A série de TV que conta a história da habitação social no Brasil

BELO HORIZONTE COM TRAÇADO QUE DESTACA O EDIFÍCIO JK, AO QUAL A SÉRIE DEDICA UM DE SEUS EPISÓDIOS. Foto: Divulgação/ Nexo Jornal

Obra documental de 13 episódios traça panorama que vai das vilas operárias às ocupações de movimentos contemporâneos

BELO HORIZONTE COM TRAÇADO QUE DESTACA O EDIFÍCIO JK, AO QUAL A SÉRIE DEDICA UM DE SEUS EPISÓDIOS. Foto: Divulgação/ Nexo Jornal
BELO HORIZONTE COM TRAÇADO QUE DESTACA O EDIFÍCIO JK, AO QUAL A SÉRIE
DEDICA UM DE SEUS EPISÓDIOS. Foto: Divulgação/ Nexo Jornal

Exibida até o momento somente em TVs universitárias, a série documental “Habitação social – projetos de um Brasil” fez sua estreia na TV Cultura na quinta-feira (12).

Com 13 episódios de 26 minutos cada, a primeira temporada do programa irá ao ar semanalmente no canal às 0h45. Ela tem como ponto de partida as vilas operárias do início do século 20 e chega aos movimentos contemporâneos de luta por moradia.

A habitação social ou de interesse social é voltada para a parcela da população que tem dificuldade ou que não consegue, devido à renda, ter acesso à moradia – direito previsto pela Constituição – pelo mercado imobiliário formal.

Cada episódio lida com um edifício ou conjunto habitacional brasileiro, nas cidades de São Paulo, Rio de Janeiro, Brasília, Belo Horizonte e Vitória. A história, o cotidiano e as possibilidades de uso e ocupação desses espaços são narrados por entrevistas com moradores, arquitetos e urbanistas, materiais de arquivo, grafismos, plantas e croquis.
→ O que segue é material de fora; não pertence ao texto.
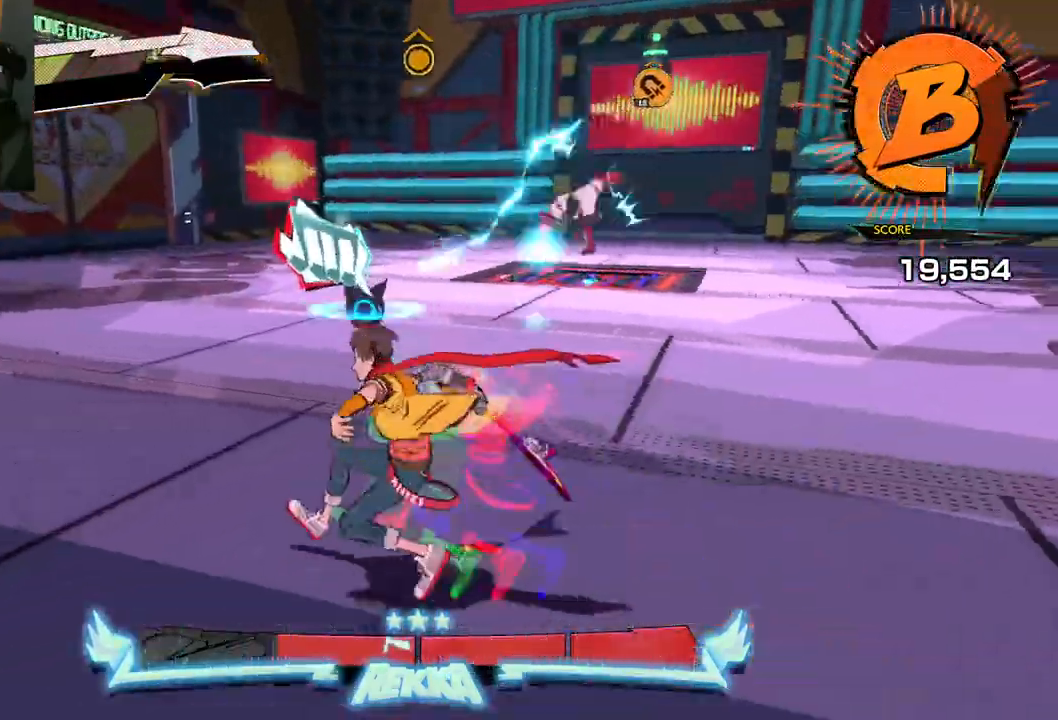
{"buttons": [], "left_stick": "left", "right_stick": "down-right", "events": [[100, "R1", "down"], [233, "R1", "up"], [500, "right_stick", "down-right"]]}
O Nexo assistiu aos 13 episódios e falou com Flavia Brito, professora da Faculdade de Arquitetura e Urbanismo da USP e uma das entrevistadas na série. Veja abaixo os diferentes períodos da produção de habitação social no Brasil, a partir narrativa da obra.

1. Período rentista
Do fim do século 19 até aproximadamente a década de 1930, o período rentista ocorre num contexto de industrialização e crescimento populacional das cidades. Na época, era necessário prover habitação para os trabalhadores urbanos. Assim, casas populares para aluguel começaram a ser construídas pela iniciativa privada, com apoio do Estado brasileiro via incentivos legais e fiscais.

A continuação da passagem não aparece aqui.